• _Work request_
Copy out the lines starting at the one containing "Faber 5/16-24 Inch" and ending with the one containing "Lägg i kundvagn", both included, with nothing changed.

• _Source material_
□ □ □ □ □

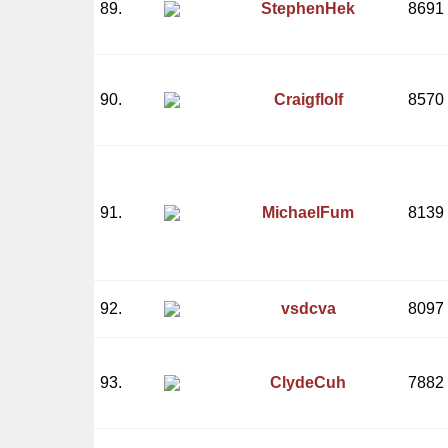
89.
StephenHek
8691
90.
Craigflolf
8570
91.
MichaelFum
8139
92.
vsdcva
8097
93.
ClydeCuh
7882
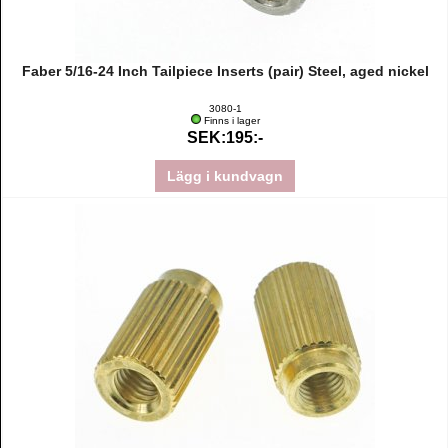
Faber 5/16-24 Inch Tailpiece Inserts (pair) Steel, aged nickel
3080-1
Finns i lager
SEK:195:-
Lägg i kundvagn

□ □ □ □ □

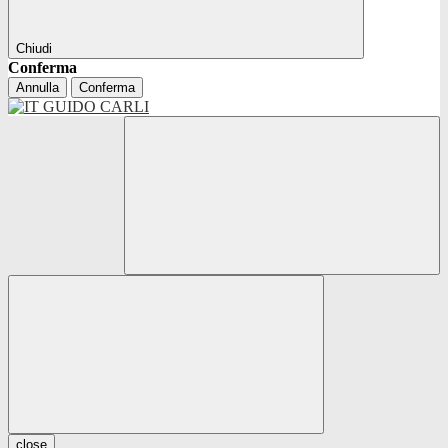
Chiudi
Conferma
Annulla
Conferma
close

□ □ □ □ □

• _Answer to this exercise_
Faber 5/16-24 Inch Tailpiece Inserts (pair) Steel, aged nickel
3080-1
Finns i lager
SEK:195:-
Lägg i kundvagn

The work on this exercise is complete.